Furthermore, there is no reason to take for granted the specification of Andersson and Jonung of how the unemployment variables enter, that is, as a lagged four-quarter moving average of the unemployment rate (UBAR(-1) and the four-quarter change of the unemployment rate ( (U – U(-4)). For simplicity, I keep their specification here, but in a more careful analysis it is necessary to examine this more closely and let them be determined by the data.

Equations (5) and (6) are the same as equations as (2) and (3) but with the lagged annual inflation rates as explanatory variables. For equation (5), the slope of the Phillips curve is 0.68 and the increase in the average unemployment rate is 0.88 percentage points. For equation (6), the slope is 0.41 and the increase in the average unemployment rate is 1.5 percentage points.

In the paper, I show that the results also hold if, instead of CPI inflation, one uses quarterly inflation measured by the CPIX/CPIF price index (CPIX inflation until 2008Q1, when CPIX was abandoned, and CPIF inflation from 2008Q2, when CPIF was introduced) or by the GDP deflator.
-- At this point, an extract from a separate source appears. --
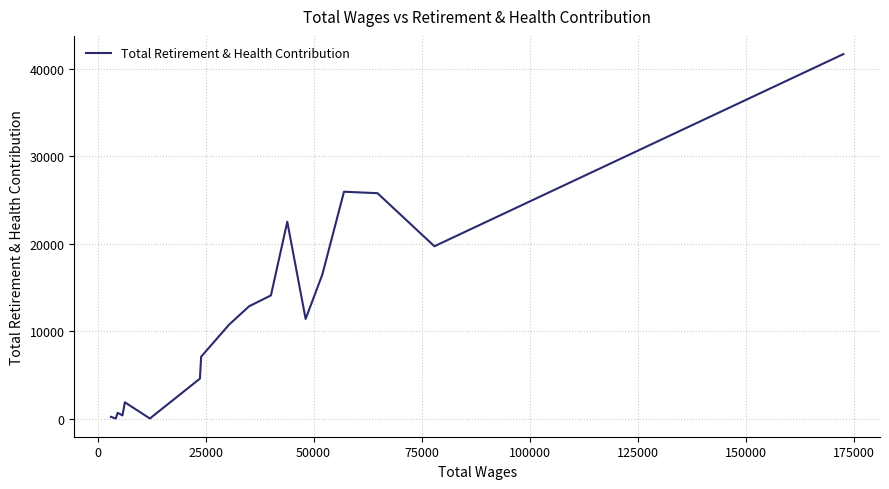

What is the greatest value displayed?

41701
Equations (7) and (8) show the results when annual inflation is used instead. For these cases, the results for the slope of the Phillips curve and the increase in average unemployment are very similar to those I get with quarterly inflation, but the precision is lower.

### My result holds also when annual inflation is used

Equations (1)-(3), as well as all of Andersson and Jonung’s equations with annual inflation, are thus misspecified and their results are not reliable. When the misspecification is corrected, the regressions with annual inflation give somewhat larger (but not significantly different) increases in the average unemployment rate than my benchmark estimate, 0.8 percentage point, when quarterly inflation is used.

Furthermore, with annual inflation, the reliability of the results is lower and the uncertainty in the estimates is larger. The fact that the expression for the slope of the long-run Phillips curve contains uncertain estimates of the coefficients of lagged inflation in the denominator means that the confidence interval for the slope, and thus the confidence interval of the increase in average unemployment rate, gets bigger.

This illustrates the benefits of using quarterly inflation. In this case, the equation that fits the data becomes simpler, and the precision of the estimate of the slope and the average increase in the unemployment rate is better.

Overall, this exercise thus shows that my results are robust even for the worse option of using annual inflation. My estimate using quarterly inflation, that the average unemployment rate has become about 0.8 percentage points higher (corresponding to about 38,000 jobs) during 1997-2011, is as a more precise and somewhat lower estimate compared to that based on annual inflation. Again, Jonung is wrong on all counts. Time to end the debate?